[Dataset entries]
════════════════════

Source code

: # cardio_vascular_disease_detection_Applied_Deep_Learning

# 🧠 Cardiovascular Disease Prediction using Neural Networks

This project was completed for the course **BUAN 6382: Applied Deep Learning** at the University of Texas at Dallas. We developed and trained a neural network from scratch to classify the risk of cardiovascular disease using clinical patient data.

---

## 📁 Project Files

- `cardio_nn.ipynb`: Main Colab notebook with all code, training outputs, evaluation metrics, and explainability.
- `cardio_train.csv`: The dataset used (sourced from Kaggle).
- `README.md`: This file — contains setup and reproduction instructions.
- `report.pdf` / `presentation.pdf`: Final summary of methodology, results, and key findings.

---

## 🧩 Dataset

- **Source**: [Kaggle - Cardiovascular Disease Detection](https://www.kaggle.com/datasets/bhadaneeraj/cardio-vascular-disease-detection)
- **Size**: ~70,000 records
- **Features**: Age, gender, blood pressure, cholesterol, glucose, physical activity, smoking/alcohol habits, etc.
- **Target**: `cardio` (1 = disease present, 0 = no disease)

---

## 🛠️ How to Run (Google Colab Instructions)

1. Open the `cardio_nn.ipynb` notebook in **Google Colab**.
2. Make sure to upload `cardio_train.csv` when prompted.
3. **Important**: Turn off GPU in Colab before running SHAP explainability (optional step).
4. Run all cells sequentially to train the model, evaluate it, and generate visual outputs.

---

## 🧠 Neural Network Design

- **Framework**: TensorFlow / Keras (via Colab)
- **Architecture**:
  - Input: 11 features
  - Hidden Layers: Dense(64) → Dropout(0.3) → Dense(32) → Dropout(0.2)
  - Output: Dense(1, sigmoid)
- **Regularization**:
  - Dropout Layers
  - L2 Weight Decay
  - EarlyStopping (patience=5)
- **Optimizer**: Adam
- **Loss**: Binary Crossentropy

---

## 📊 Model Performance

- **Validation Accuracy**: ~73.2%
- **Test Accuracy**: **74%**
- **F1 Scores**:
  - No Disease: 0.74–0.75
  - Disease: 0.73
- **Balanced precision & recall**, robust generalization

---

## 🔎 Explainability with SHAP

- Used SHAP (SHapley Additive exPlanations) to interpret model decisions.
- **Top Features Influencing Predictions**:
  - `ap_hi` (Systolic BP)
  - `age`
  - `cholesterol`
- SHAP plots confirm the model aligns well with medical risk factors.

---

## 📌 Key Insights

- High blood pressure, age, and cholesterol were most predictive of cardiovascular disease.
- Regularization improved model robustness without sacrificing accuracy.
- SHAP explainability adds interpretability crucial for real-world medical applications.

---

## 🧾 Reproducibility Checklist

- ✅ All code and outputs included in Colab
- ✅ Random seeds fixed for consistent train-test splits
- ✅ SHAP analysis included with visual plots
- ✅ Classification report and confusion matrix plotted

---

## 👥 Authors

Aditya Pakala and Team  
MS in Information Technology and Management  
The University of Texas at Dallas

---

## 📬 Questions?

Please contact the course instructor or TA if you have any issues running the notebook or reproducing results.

════════════════════

Task details
Report only how many lines in the records contain the word "Layers".

Answer space
2